(TASK ITEM): Resume the article on Kerala's Carnatic composers after its final sentence, writing one or two more paragraphs in the same manner.

Kutti Kunju Thangachi

Kutti Kunju Thangachi

‘Karuna cheyvan,’ in Sri ragam, is by Irayimman Thampi (1782-1856), who was a musician in the court of Swati Tirunal and Thangachi (1820-1904) is his daughter. For aficionados at large, much of Kerala’s Carnatic contribution begins and ends with the Travancore Maharaja, Swati Tirunal.

Vocalist K.N. Renganatha Sarma agrees, but says Malayalam is yet to generate a significant bank of Carnatic kritis. “The lines ought to be classical for the music to sound elevating,” he says.

All the same, the Malabar coast has contributed excellent classical compositions in languages besides Malayalam. This, much before the language acquired its modern form in the 16th century. Musician S. Saketharaman points to the hymns penned by the 12 Azhwars of the first millennium CE. “Thirteen of their 108 slokas praising Vishnu’s abodes pertain to what is now Kerala. Much later, Lalithadasar, a 20th century composer, wrote kritis in Telugu, Sanskrit and Tamil besides Malayalam,” says the vocalist.

Lalithadasar ( alias T.G. Krishna Iyer), who hailed from Tripunithura, worked as a civil engineer in Madras. He was a contemporary of Chembai Vaidyanatha Bhagavatar (1896-1974). Most Chembai concerts featured the Hamsanandi raga kriti ‘Paavana guru,’ the most popular of Lalithadasar’s 150-odd kritis.

A frontline Chembai disciple, the versatile 89-year-old T.V. Gopalakrishnan, also belongs to Tripunithura. “Because of his mastery over mridangam, his compositions revel in kanakku (arithmetic) but without comprising on aesthetics,” says TVG’s disciple Rajkumar Bharati.

“When the poet is also a musician, the composition gains a holistic appeal,” says senior vocalist Mavelikkara P. Subramaniam. “We need a fine blend of dhatu (notes) and matu (words),” he adds, citing examples of a string of Kerala composers, from Swati Tirunal (1813-1846) to the Kochi-based N.P. Ramaswamy, who died in 2019. Ramaswamy’s great-grandfather, composer Palakkad Parameswara Bhagavatar, served at the Travancore court. He popularised Swati Tirunal’s Utsavaprabandham kritis particularly, through his discourses.

(COLLECTED DATA):
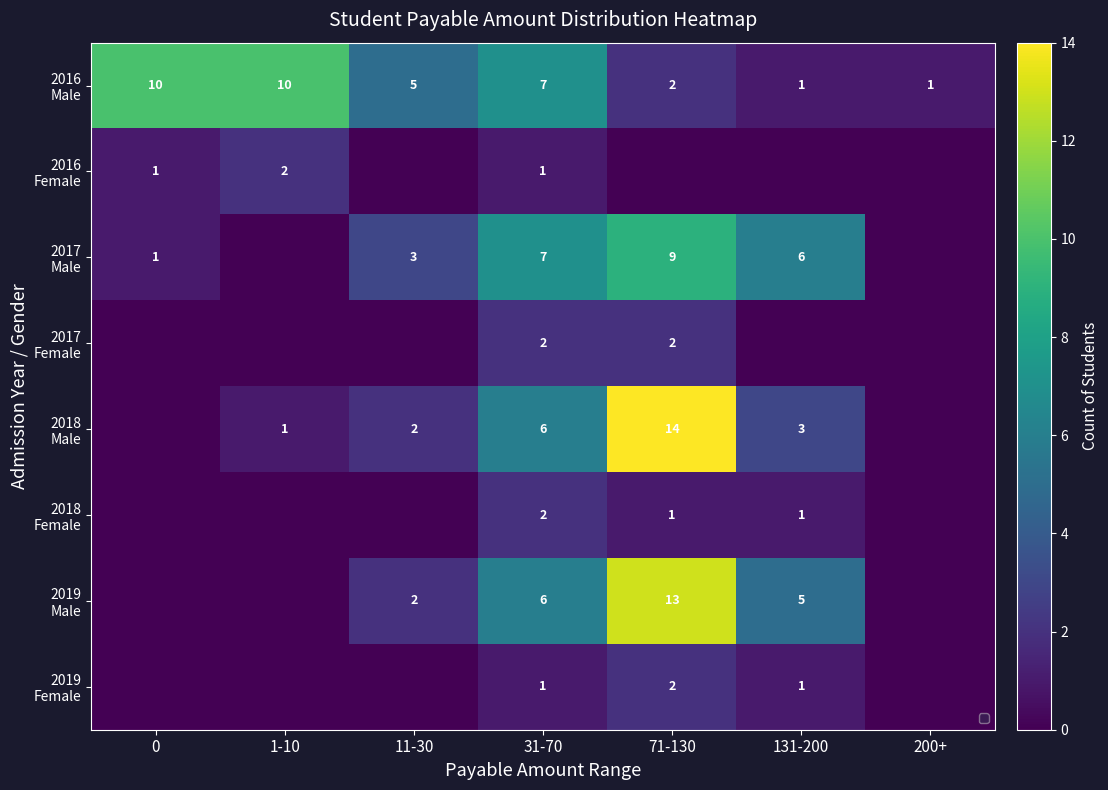

What is the approximate value of 2017 Male at 11-30?

3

(EXERCISE ANSWER):
Swati Tirunal

Swati Tirunal

The 12-song Utsavaprabandham, which essays in different meters the ten-day festival at Padmanabhaswamy temple in Thiruvananthapuram, has 42 lengthy verses in Sanskritised Malayalam — Manipravalam. This hybrid language, with a history dating to 11th century CE, enriched Carnatic music through the works of composers such as K.C. Kesava Pillai (1868-1913) and Thamarasseri Krishnan Bhattathiri (1890-1963) .

Since Independence, Akashvani in Kerala played a major role in propagating Carnatic kritis from the State. “The role of dramatist-lawyer ‘Mali’ Madhavan Nair (1915-94) as the broadcast head merits special mention,” says instrumentalist-music critic S. Sivaramakrishnan. “In the 1970s, AIR used to feature exclusive Carnatic-teaching programmes with the focus on Kerala. Sadly, not even a tenth of the repertoire is found today.”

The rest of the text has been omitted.